Editorial 15 November 2021
Solidarity with Steven Forti
No matter how much you want to look the other way, one of the consequences of the independence process that remains after its bankruptcy is the persistence of a climate of polarization and division, latent in society as a whole, but especially virulent in the world. of social networks to the point of making an argued civic conversation impossible.
One of our colleagues from the Politics & Prose Editorial Office, Steven Forti, is being subjected to a campaign of disqualifications of all kinds by the tightest sectors of the independence movement as a result of statements in which he affirmed that Junts shares many traits with formations of the extreme right.
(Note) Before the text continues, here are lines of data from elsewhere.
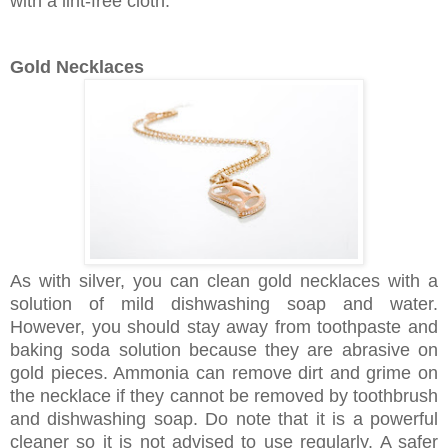
with a lint-free cloth.
Gold Necklaces
As with silver, you can clean gold necklaces with a
solution of mild dishwashing soap and water.
However, you should stay away from toothpaste and
baking soda solution because they are abrasive on
gold pieces. Ammonia can remove dirt and grime on
the necklace if they cannot be removed by toothbrush
and dishwashing soap. Do note that it is a powerful
cleaner so it is not advised to use regularly. A safer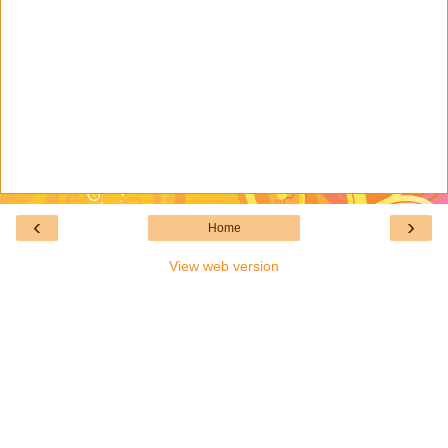
‹
›
Home
View web version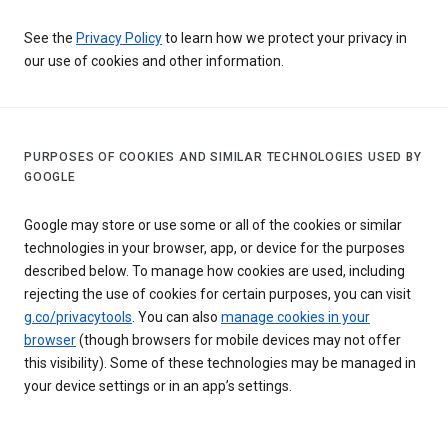
See the
Privacy Policy
to learn how we protect your privacy in
our use of cookies and other information.
PURPOSES OF COOKIES AND SIMILAR TECHNOLOGIES USED BY
GOOGLE
Google may store or use some or all of the cookies or similar
technologies in your browser, app, or device for the purposes
described below. To manage how cookies are used, including
rejecting the use of cookies for certain purposes, you can visit
g.co/privacytools
. You can also
manage cookies in your
browser
(though browsers for mobile devices may not offer
this visibility). Some of these technologies may be managed in
your device settings or in an app’s settings.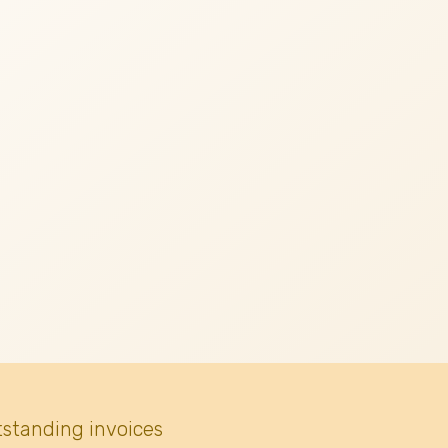
tstanding invoices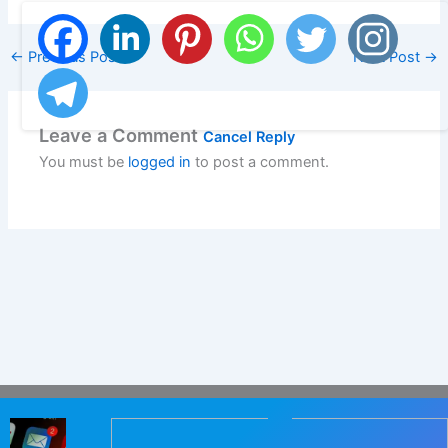
←
Previous Post
Next Post
→
Leave a Comment
Cancel Reply
You must be
logged in
to post a comment.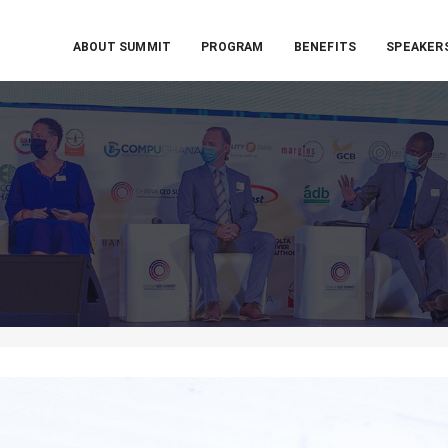
ABOUT SUMMIT
PROGRAM
BENEFITS
SPEAKER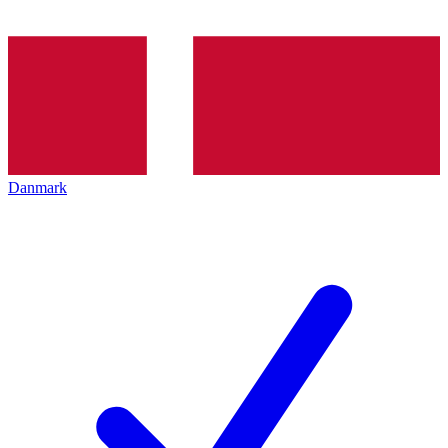
Danmark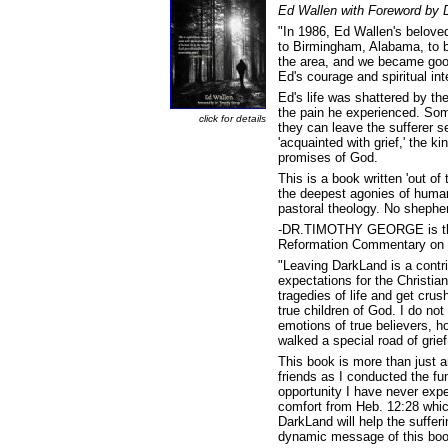
Ed Wallen with Foreword by 
"In 1986, Ed Wallen's beloved
to Birmingham, Alabama, to b
the area, and we became good 
Ed's courage and spiritual in
Ed's life was shattered by th
the pain he experienced. Some
click for details
they can leave the sufferer 
'acquainted with grief,' the k
promises of God.
This is a book written 'out of
the deepest agonies of human 
pastoral theology. No shepherd
-DR.TIMOTHY GEORGE is the f
Reformation Commentary on 
"Leaving DarkLand is a contri
expectations for the Christia
tragedies of life and get cru
true children of God. I do n
emotions of true believers,
walked a special road of grie
This book is more than just an
friends as I conducted the fun
opportunity I have never exper
comfort from Heb. 12:28 whic
DarkLand will help the sufferi
dynamic message of this bo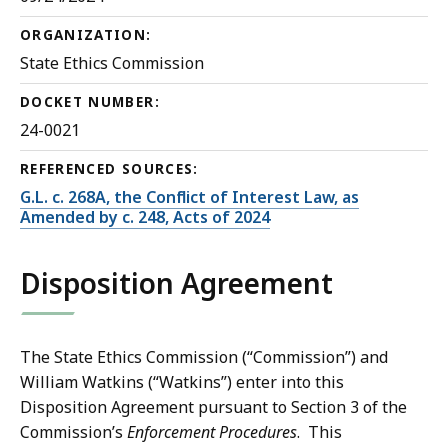
ORGANIZATION:
State Ethics Commission
DOCKET NUMBER:
24-0021
REFERENCED SOURCES:
G.L. c. 268A, the Conflict of Interest Law, as
Amended by c. 248, Acts of 2024
Disposition Agreement
The State Ethics Commission (“Commission”) and
William Watkins (“Watkins”) enter into this
Disposition Agreement pursuant to Section 3 of the
Commission’s
Enforcement Procedures
. This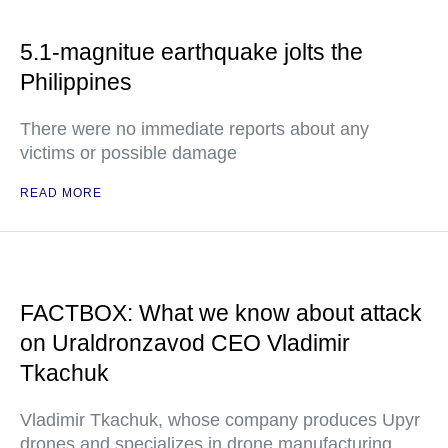
5.1-magnitue earthquake jolts the
Philippines
There were no immediate reports about any
victims or possible damage
READ MORE
FACTBOX: What we know about attack
on Uraldronzavod CEO Vladimir
Tkachuk
Vladimir Tkachuk, whose company produces Upyr
drones and specializes in drone manufacturing,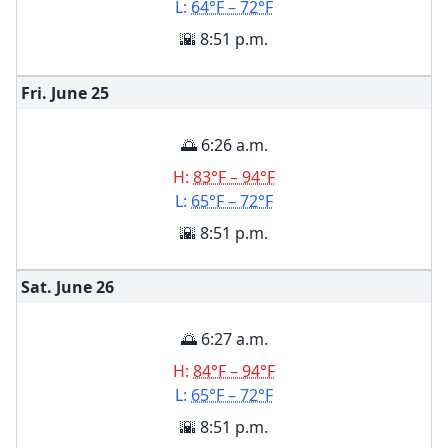
L:
64°F – 72°F
🌇 8:51 p.m.
Fri. June
25
🌅 6:26 a.m.
H:
83°F – 94°F
L:
65°F – 72°F
🌇 8:51 p.m.
Sat. June
26
🌅 6:27 a.m.
H:
84°F – 94°F
L:
65°F – 72°F
🌇 8:51 p.m.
A statement that stems from the concomitances of popular nationalism with the new extreme right, as Steven Forti himself explains in his recently published book Extreme Right 2.0.
A book in which key characteristics of this new extreme right are identified: a political strategy aimed at polarizing society with divisive issues expressed with post-truths and fake news; to recreate a feeling of community on the basis of shaking the scarecrow of an external enemy; and finally, to use democratic institutions to empty them of their liberal soul.
It is no exaggeration to attribute these three characteristics to the independence process that we have suffered: polarization, post-truth, illiberalism. This is what we have amply denounced in our editorial line that we reaffirm today to show our solidarity with Professor Steven Forti. Finally, we find that the distasteful disqualifications to which he has been subjected are drenched in xenophobia and only endorse his diagnosis of the drifts of national-populism.